Florimond trug ein Kleidchen aus graubraunem Etamine-Stoff, ein gelbes Oberteil und dazu eine Schürze aus grünem Serge. Das Häubchen auf seinem Kopf war ebenfalls aus grünem Serge gefertigt. Diese Farben ließen sein ohnehin zartes Gesichtchen noch kränklicher erscheinen. Sie fühlte ihm die Stirn und legte die Lippen an sein kleines Handgelenk, um festzustellen, ob er Fieber hatte. Doch er schien wohlauf zu sein, wenn auch ein wenig launisch und mürrisch. Cantor unterhielt sich seit dem Morgen damit, die Windeln herunterzureißen, mit denen Rosine ihn – im Übrigen ziemlich ungeschickt – zu wickeln versucht hatte. In dem Korb, in dem er lag, zappelte er jetzt nackt wie ein Engelchen herum und versuchte herauszuklettern, um nach den Flammen zu haschen.
»Dieses Kind ist nicht richtig großgezogen worden«, meinte Barbe besorgt. »Hat man ihm überhaupt Arme und Beine mit Binden gewickelt, wie es sich gehört? So wird er sich später nicht gerade halten können und wird womöglich bucklig.«
»Im Moment wirkt er für ein Kind von neun Monaten ziemlich kräftig«, bemerkte Angélique und bewunderte die wohlgerundeten Hinterbacken ihres Jüngsten.
Aber Barbe konnte sich nicht beruhigen. Es bereitete ihr Sorgen, dass Cantor sich so frei bewegen konnte.
»Sobald ich eine Minute Zeit habe, werde ich Binden aus Scharpie zuschneiden, um ihn fest zu umwickeln. Aber heute Morgen kommt das nicht in Frage. Meister Bourjus scheint irgendwie wütend zu sein. Stellt Euch vor, Madame, er hat mir befohlen, den Boden zu schrubben und die Tische zu wachsen. Außerdem soll ich zum Temple laufen, um weiche Kreide zum Polieren des Zinngeschirrs zu kaufen. Ich weiß gar nicht mehr, wo mir der Kopf steht …«
»Dann bitte doch Rosine, dir zu helfen.«
Nachdem sie in ihrer kleinen Welt alles geordnet hatte, schlug Angélique fröhlich den Weg zum Pont-Neuf ein.
Die Blumenhändlerin erinnerte sich nicht an sie. Angélique sah sich genötigt, ihr den Tag, an dem sie ihr beim Sträußebinden geholfen und an dem sie ihr Komplimente gemacht hatte, in allen Einzelheiten zu schildern.
»He, wie hätte ich dich auch wiedererkennen sollen?«, rief die gute Frau aus. »An jenem Tag hattest du Haare, aber keine Schuhe. Heute hast du Schuhe, aber keine Haare mehr. Na, wenigstens hoffe ich, dass deine Hände noch dieselben sind, oder? Komm, setz dich doch zu uns. So kurz vor Allerheiligen mangelt es uns nicht an Arbeit. Bald werden
die Friedhöfe und Kirchen mit Blumen übersät sein, gar nicht zu reden von den Bildern der Toten.«
Angélique setzte sich unter den roten Sonnenschirm und machte sich gewissenhaft und geschickt an die Arbeit.
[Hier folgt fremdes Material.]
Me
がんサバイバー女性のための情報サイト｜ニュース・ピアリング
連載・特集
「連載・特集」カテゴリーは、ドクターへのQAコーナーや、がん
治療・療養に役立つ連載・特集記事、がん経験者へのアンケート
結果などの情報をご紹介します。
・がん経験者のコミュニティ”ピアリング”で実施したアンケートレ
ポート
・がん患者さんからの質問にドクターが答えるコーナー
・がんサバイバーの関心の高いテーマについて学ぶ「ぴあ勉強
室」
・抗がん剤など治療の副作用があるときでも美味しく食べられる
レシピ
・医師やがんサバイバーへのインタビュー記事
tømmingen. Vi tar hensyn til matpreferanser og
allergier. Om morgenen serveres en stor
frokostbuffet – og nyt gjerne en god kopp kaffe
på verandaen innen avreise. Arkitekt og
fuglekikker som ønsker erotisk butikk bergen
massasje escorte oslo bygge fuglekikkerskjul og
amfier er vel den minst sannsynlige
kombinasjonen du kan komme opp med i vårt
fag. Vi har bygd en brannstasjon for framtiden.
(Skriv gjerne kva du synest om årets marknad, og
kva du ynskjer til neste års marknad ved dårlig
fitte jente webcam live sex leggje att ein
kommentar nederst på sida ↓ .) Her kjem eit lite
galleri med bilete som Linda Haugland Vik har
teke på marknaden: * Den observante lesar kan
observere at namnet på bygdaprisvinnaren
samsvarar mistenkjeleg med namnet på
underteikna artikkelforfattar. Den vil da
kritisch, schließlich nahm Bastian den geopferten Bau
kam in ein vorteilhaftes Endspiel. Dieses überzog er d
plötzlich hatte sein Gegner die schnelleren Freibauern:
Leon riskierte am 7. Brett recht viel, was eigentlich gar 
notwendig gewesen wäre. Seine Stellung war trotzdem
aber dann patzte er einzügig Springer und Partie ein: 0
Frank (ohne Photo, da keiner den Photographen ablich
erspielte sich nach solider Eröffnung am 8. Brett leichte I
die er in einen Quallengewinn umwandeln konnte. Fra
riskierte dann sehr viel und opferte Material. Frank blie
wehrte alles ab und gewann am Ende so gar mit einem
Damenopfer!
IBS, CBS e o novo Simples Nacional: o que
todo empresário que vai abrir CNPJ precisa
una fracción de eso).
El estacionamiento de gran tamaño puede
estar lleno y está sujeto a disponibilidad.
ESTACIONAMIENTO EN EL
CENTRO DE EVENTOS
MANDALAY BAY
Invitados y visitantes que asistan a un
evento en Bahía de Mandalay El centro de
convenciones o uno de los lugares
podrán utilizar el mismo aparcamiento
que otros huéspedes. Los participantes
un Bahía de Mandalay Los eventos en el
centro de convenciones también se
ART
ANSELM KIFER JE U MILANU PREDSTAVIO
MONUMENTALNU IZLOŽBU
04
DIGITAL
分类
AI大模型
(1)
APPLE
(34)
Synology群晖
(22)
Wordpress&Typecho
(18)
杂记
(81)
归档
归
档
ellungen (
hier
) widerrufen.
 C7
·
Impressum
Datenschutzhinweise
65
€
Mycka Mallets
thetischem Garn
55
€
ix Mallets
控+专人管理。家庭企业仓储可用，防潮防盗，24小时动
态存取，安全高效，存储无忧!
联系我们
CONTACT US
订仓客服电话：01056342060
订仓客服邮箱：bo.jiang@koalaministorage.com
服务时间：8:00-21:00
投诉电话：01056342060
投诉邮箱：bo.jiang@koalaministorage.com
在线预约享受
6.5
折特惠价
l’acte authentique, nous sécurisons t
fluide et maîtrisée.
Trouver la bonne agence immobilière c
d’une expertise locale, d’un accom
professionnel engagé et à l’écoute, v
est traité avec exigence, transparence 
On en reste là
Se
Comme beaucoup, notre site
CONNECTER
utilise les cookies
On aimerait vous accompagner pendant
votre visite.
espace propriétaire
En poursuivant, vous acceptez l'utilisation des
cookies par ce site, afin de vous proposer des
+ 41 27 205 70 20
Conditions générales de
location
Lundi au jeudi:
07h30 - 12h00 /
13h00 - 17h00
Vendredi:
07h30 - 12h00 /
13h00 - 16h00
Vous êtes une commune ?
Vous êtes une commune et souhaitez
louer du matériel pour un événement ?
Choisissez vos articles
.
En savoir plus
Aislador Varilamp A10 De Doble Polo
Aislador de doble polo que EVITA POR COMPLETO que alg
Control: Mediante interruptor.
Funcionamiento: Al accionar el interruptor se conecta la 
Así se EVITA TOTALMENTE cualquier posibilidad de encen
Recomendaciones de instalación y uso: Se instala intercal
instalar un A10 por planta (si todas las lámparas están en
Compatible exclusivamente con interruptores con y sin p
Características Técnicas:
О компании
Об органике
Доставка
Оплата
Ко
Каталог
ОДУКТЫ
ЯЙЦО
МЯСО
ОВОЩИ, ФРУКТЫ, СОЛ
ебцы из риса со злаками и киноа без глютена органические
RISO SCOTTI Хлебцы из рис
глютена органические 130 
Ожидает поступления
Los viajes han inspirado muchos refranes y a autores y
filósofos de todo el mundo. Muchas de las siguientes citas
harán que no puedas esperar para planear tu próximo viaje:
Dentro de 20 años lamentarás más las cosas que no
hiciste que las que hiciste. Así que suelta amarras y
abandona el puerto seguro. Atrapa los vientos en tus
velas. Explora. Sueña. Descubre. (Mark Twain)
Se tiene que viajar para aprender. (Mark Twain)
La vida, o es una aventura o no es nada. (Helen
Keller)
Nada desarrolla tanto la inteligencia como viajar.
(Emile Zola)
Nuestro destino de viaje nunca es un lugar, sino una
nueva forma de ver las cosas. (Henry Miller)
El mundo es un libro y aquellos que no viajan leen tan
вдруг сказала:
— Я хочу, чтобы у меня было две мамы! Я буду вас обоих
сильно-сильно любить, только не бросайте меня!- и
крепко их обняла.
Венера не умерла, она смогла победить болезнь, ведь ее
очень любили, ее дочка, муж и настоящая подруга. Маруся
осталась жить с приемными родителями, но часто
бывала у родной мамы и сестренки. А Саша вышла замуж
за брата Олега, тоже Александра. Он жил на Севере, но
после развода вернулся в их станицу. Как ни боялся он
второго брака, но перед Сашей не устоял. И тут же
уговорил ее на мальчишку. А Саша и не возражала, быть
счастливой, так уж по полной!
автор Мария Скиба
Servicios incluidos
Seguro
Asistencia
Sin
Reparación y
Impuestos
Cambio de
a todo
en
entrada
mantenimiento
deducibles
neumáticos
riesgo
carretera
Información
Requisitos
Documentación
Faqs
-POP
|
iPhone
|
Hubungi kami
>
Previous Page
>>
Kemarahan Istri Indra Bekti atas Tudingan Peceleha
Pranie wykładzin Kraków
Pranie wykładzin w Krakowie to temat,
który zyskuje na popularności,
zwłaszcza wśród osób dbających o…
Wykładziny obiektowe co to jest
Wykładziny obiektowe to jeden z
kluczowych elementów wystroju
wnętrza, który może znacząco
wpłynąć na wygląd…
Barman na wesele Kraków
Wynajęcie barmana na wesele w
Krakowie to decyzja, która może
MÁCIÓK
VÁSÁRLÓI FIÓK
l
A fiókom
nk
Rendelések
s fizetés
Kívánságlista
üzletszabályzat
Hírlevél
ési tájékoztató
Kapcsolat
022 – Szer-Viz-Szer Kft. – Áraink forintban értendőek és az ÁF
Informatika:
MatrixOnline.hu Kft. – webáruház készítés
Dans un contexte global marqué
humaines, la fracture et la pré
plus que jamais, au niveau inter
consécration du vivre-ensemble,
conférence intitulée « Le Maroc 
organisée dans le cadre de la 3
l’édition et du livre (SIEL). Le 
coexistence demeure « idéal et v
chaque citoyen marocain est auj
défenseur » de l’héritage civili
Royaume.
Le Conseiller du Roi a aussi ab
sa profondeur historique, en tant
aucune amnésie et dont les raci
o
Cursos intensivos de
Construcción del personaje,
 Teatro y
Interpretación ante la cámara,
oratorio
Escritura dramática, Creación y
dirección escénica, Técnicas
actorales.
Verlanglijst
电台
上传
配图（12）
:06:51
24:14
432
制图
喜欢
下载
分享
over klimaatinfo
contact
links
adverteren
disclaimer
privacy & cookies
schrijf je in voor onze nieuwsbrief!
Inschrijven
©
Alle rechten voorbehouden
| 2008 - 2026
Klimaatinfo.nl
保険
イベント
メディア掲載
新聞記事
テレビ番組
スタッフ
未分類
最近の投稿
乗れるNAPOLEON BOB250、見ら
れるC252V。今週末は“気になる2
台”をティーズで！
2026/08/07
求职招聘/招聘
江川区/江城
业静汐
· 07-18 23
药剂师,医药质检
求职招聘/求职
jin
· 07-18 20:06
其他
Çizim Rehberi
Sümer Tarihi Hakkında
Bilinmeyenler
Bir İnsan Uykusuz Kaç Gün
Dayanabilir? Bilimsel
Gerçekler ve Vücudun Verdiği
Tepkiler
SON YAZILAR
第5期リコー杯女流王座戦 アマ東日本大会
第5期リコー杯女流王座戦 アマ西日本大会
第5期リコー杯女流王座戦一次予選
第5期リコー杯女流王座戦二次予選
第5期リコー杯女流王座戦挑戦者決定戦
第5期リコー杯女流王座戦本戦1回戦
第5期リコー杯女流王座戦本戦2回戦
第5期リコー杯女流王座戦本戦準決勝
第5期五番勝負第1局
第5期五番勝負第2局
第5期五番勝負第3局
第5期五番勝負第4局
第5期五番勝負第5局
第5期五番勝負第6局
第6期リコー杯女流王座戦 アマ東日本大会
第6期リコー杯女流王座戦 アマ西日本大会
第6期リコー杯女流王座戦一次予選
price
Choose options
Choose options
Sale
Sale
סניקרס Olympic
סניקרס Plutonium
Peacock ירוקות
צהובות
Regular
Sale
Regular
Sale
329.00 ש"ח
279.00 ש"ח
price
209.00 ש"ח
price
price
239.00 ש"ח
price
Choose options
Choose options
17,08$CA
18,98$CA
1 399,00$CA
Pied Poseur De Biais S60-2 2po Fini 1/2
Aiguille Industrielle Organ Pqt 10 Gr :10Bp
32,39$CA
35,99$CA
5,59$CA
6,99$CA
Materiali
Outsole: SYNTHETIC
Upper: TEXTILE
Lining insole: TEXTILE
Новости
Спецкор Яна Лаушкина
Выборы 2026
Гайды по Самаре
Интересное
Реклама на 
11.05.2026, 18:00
Sie sah nicht von ihrem Werk auf, denn sie fürchtete, am Horizont des Flusses die alte Silhouette der Tour de Nesle zu erblicken oder unter den Passanten auf dem Pont-Neuf einen von Calembredaines Bettlern zu erkennen. Aber auf dem Pont-Neuf war es an diesem Tag ruhig.
Nicht einmal die laute, durchdringende Stimme des Großen Matthieu war zu hören, denn zu dieser Zeit war er mit seinem Karren, der ihm zugleich als Bühne diente, und seinem Orchester auf den Jahrmarkt von Saint-Germain gezogen, von dem man noch nicht wusste, ob er wieder zu seiner üblichen fröhlichen Geschäftigkeit zurückgefunden hatte.
Der Pont-Neuf erlebte so etwas wie ein ruhiges Zwischenspiel: weniger Spaziergänger, weniger Schausteller, weniger Bettler. Angélique war froh darüber.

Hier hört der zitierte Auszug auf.